-- Collected data follows --
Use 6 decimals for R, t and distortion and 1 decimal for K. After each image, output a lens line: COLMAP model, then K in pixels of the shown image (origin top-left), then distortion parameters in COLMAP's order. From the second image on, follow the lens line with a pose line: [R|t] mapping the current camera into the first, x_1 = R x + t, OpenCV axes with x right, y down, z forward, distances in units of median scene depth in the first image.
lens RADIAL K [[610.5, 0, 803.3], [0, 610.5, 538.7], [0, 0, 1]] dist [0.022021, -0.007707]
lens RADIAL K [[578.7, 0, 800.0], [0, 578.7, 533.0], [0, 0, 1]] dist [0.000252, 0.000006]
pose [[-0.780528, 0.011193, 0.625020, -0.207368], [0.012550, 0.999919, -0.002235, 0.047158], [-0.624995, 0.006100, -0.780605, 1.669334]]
-- Collected data concluded --
#### What is expected
Copy out the material above line by line, keeping every character, number, and bracket unchanged.

#### Your solution
Use 6 decimals for R, t and distortion and 1 decimal for K. After each image, output a lens line: COLMAP model, then K in pixels of the shown image (origin top-left), then distortion parameters in COLMAP's order. From the second image on, follow the lens line with a pose line: [R|t] mapping the current camera into the first, x_1 = R x + t, OpenCV axes with x right, y down, z forward, distances in units of median scene depth in the first image.
lens RADIAL K [[610.5, 0, 803.3], [0, 610.5, 538.7], [0, 0, 1]] dist [0.022021, -0.007707]
lens RADIAL K [[578.7, 0, 800.0], [0, 578.7, 533.0], [0, 0, 1]] dist [0.000252, 0.000006]
pose [[-0.780528, 0.011193, 0.625020, -0.207368], [0.012550, 0.999919, -0.002235, 0.047158], [-0.624995, 0.006100, -0.780605, 1.669334]]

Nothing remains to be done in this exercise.